En de vissers zullen treuren, en allen, die den angel in de stromen werpen, zullen rouw maken; en die het werpnet uitbreiden op de wateren, zullen kwijnen.

Jeremia 48:36

Daarom zal Mijn hart over Moab getier maken als de fluiten; ook zal Mijn hart over de lieden van Kir-heres getier maken als de fluiten, omdat het overschot, dat hij gemaakt had, verloren is.

Ezechiël 26:17-18

En zij zullen een klaaglied over u opheffen, en tot u zeggen: Hoe zijt gij uit de zeeen vergaan, gij welbewoonde, gij beroemde stad, die sterk geweest is ter zee, zij en haar inwoners; die hunlieder schrik gaven aan allen, die in haar woonden! Nu zullen de eilanden sidderen ten dage uws vals; ja, de eilanden, die in de zee zijn, zullen beroerd worden vanwege uw uitgang.

Ezechiël 30:2-4

Mensenkind! profeteer, en zeg: Zo zegt de Heere HEERE: Huilt: Ach die dag! Want de dag is nabij, ja, de dag des HEEREN is nabij, een wolkige dag, het zal der heidenen tijd zijn. En het zwaard zal komen in Egypte, en er zal grote smart zijn in Morenland, als de verslagenen zullen vallen in Egypte; want zij zullen derzelver menigte wegnemen, en haar fondamenten zullen verbroken worden.

Klaagliederen 1:5

He. Haar tegenpartijders zijn ten hoofd geworden, haar vijanden zijn gerust; omdat haar de HEERE bedroefd heeft, vanwege de veelheid harer overtredingen; haar kinderkens gaan henen in de gevangenis voor het aangezicht des tegenpartijders.

Klaagliederen 3:39-40

Mem. Wat klaagt dan een levend mens? Een ieder klage vanwege zijn zonden. Nun.

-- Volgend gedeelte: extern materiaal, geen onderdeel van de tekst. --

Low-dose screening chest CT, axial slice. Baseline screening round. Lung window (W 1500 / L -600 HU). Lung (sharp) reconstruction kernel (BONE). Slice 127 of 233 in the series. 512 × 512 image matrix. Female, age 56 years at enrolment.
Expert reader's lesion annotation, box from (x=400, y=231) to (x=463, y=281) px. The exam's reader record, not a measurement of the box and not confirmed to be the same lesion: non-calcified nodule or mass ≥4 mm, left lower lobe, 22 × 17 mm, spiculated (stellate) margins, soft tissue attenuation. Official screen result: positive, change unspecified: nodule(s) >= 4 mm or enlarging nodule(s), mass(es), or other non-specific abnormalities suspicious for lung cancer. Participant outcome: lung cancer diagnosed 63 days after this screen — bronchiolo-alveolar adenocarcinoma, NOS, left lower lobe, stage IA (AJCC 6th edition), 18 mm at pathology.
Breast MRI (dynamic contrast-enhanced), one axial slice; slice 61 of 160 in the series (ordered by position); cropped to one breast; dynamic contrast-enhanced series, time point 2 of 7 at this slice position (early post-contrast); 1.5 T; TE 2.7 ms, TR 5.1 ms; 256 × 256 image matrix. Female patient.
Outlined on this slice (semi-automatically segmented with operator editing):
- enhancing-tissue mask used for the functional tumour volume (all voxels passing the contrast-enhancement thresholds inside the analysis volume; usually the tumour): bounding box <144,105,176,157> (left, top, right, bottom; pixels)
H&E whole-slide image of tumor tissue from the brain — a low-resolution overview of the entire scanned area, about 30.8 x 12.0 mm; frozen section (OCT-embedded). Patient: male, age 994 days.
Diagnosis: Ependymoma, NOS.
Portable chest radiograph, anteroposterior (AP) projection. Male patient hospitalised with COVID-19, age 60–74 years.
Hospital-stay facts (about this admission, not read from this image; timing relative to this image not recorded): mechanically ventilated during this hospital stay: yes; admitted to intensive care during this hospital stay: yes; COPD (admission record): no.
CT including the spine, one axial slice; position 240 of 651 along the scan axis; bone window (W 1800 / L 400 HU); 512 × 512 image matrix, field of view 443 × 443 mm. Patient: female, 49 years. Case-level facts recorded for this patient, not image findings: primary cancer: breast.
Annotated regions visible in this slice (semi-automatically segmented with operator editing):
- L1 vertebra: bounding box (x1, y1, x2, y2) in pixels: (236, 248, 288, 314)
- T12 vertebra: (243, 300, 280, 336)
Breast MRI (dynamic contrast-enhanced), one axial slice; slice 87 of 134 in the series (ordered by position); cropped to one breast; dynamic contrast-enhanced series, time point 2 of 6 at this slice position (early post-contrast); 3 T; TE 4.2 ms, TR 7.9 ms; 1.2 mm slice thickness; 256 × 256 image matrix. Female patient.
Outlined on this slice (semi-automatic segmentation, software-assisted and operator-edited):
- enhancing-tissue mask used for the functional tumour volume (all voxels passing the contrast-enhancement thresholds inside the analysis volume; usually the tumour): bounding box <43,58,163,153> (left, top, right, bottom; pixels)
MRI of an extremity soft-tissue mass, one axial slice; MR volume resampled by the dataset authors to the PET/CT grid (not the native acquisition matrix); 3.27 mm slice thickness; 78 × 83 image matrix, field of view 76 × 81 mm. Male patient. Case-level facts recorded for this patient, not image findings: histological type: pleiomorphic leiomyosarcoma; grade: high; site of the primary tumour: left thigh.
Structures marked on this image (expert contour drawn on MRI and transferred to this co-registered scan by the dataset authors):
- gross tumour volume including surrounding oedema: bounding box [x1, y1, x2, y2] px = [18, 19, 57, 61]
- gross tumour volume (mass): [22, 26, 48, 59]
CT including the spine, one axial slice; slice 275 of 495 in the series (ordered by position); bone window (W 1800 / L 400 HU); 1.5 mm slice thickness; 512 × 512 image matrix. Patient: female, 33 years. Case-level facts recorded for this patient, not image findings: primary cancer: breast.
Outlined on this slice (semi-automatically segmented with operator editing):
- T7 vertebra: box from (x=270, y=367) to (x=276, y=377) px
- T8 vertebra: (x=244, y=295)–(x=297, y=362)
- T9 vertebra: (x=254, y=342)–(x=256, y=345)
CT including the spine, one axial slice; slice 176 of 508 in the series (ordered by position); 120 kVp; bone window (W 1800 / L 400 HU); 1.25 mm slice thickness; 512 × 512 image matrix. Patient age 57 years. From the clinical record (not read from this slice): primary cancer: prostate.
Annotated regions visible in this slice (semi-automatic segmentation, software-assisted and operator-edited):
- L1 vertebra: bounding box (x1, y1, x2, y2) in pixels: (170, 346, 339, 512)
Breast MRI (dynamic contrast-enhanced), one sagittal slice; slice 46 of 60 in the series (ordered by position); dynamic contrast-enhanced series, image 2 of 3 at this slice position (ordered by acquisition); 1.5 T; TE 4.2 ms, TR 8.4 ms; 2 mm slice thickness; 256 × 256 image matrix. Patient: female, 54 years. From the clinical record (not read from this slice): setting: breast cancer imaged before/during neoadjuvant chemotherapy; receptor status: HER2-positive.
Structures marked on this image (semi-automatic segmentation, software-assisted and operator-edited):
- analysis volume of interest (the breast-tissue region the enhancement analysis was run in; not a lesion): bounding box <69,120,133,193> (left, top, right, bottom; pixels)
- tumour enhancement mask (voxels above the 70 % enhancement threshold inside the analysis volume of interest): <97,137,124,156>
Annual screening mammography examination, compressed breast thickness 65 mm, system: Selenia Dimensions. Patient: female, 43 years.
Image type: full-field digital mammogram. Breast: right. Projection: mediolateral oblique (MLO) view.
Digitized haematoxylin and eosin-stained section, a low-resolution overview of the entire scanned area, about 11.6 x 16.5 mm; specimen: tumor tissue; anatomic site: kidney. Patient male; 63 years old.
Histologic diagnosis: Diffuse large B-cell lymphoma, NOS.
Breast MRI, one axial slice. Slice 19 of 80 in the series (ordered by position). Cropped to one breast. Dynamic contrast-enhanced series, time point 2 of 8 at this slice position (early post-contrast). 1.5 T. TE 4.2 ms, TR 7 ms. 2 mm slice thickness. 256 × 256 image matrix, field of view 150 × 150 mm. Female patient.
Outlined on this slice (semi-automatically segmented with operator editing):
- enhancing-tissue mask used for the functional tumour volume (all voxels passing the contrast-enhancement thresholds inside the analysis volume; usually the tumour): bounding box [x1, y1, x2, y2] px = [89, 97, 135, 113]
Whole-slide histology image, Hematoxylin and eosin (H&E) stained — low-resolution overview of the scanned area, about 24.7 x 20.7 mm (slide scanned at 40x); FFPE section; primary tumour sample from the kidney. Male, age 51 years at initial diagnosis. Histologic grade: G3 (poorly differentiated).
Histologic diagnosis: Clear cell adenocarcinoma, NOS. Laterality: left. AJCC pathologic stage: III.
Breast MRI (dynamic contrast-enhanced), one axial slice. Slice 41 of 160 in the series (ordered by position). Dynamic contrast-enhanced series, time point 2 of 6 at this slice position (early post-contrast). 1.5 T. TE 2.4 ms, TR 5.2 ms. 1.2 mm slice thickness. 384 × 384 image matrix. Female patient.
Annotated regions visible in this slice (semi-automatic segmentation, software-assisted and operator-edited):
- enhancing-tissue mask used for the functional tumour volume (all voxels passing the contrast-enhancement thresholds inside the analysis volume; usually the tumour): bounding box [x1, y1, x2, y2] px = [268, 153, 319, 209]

Laat ons onze wegen onderzoeken en doorzoeken, en laat ons wederkeren tot den HEERE.

Richteren 11:40

Dat de dochteren Israels van jaar tot jaar heengingen, om de dochter van Jeftha, de Gileadiet, aan te spreken, vier dagen in het jaar.

2 Samuël 1:17

David nu klaagde deze klage over Saul en over Jonathan, zijn zoon;

Esther 4:1

Als Mordechai wist al wat er geschied was, zo verscheurde Mordechai zijn klederen, en hij trok een zak aan met as; en hij ging uit door het midden der stad, en hij riep met een groot en bitter geroep.

Mattheüs 2:18

Een stem is in Rama gehoord, geklag, geween en veel gekerm; Rachel beweende haar kinderen, en wilde niet vertroost wezen, omdat zij niet zijn!

Jeremia 4:8

Hierom, gordt zakken aan, bedrijft misbaar en huilt; want de hittigheid van des HEEREN toorn is niet van ons afgekeerd.

Jeremia 6:26

O dochter Mijns volks! gord een zak aan, en wentel u in de as, maak u rouw eens enigen zoons, een zeer bitter misbaar; want de verstoorder zal ons snellijk overkomen.

Ezechiël 19:1

Verder, hef gij een weeklage op over de vorsten van Israel,

Amos 5:1

Hoort dit woord, dat Ik over ulieden ophef, een klaaglied, o huis Israels!

Micha 2:4

Te dien dage zal men een spreekwoord over ulieden opnemen; en men zal een klagelijke klacht klagen, en zeggen: Wij zijn ten enenmale verwoest; Hij verwisselt mijns volks deel; hoe ontwendt Hij mij; Hij deelt uit, afwendende onze akkers.